Back in January, I was contacted by Nicole Yonke of Annette English & Associates, an interior design firm based in Los Angeles. Nicole asked if I would be interested in working with them and Reggie Sully of McCoy Construction (they create incredible homes for some of our most famous Hollywood royalty) and donating time to create a children’s center within the Good Shephard Center for Homeless Women and Children in Los Angeles. I quickly responded with an enthusiastic YES! Dates were arranged, plane tickets were purchased and some “before” snapshots of the space were sent.
The space is large, clean, bright…and boring. It looks vaguely like an office space. The eleven panels of the moveable wall presented another design challenge. The wall had to stay functional for larger events where the children’s center and the next door community room become one larger space.
The room was coated in a warm yellow paint. A huge dry erase board and cork wall were installed. Lookin’ better, but the space still feels institutional. The wall decals seemed like an afterthought and weren’t cutting it for this very special place.
I landed in LA, armed with my biggest movie star sunglasses and a suitcase full of rhinestones and paint brushes.
Surveying the space, my immediate thought was that it was big and open but also in dire need of some warmth and fun. I chose a mid-century Eames-inspired color palette—electric olive, warm chocolate brown, graphite grey (not pictured) and a pair of monochromatic cyans—punctuated with a super-saturated orange-red for visual excitement.
Fletcher Mckean generously donated his time and came to LA to help out; I also enlisted the talents of the fantastic Danielle Brennan. In the shot above, they are applying a color wash to the closet walls in three tones of blue. This will become the base for a very cool graphic pattern. Across the room, I started blocking out the shapes of animals.

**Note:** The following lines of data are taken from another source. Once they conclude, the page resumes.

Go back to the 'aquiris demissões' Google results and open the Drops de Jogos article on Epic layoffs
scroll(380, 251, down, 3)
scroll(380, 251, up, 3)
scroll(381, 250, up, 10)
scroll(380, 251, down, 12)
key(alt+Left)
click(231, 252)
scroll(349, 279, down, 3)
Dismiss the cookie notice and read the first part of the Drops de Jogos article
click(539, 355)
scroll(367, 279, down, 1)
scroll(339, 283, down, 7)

A gentle giraffe, proud peacock, lots of lady bugs and a cute little stinker were all about to join this party.
The faux, dark bronze chandeliers were just too stodgy and heavy looking. A quick coat of stix primer and several coats of our orange-red paint brought these babies to life!
Sister Anne, the head of the shelter, asked to help out as well. She is wonderful; her work with these women and children is a true inspiration, not to mention that she kept sending in homemade cookies (baked by the women from the Center) as we worked.
Ready for the big reveal? Lets do it! We color blocked the wall to the right and added a fun pattern to the closet walls.
This non-repeating pattern made up of random images like seahorses, peanuts and taxi cabs was as fun to paint as it is to look at.
A calligraphic branch sprouting almond-shaped leaves in several tones of green and metallic silver play host to seven lucky ladybugs.
The space is now alive with color and fun!
A tall giraffe always reminds us we can reach higher.
In my world, giraffes and peacocks have glittering eyeshadow and lashes for days.
The tail of the peacock, ladybugs and butterfly were finished with hundreds of genuine Swarovski Crystals.
Who can resist a skunk bearing flowers?
When the room was complete, it was a complete transformation—the perfect place for these awesome kids to play, grow and learn. I was both pleased and honored to see some of the reactions from a few of the sweetest reasons why we flew across the country for this project. This project was an honor and done with lots of love.
About the Good Shepherd Center: For over 27 years, they have helped some of the most vulnerable members of the homeless population—women and children. They provide safe housing and real hope for rebuilding their lives through education and career skills programs. I was amazed by this facility; it is truly an amazing place! They have computer labs and even have their own restaurant and coffee shop staffed by the women who live here.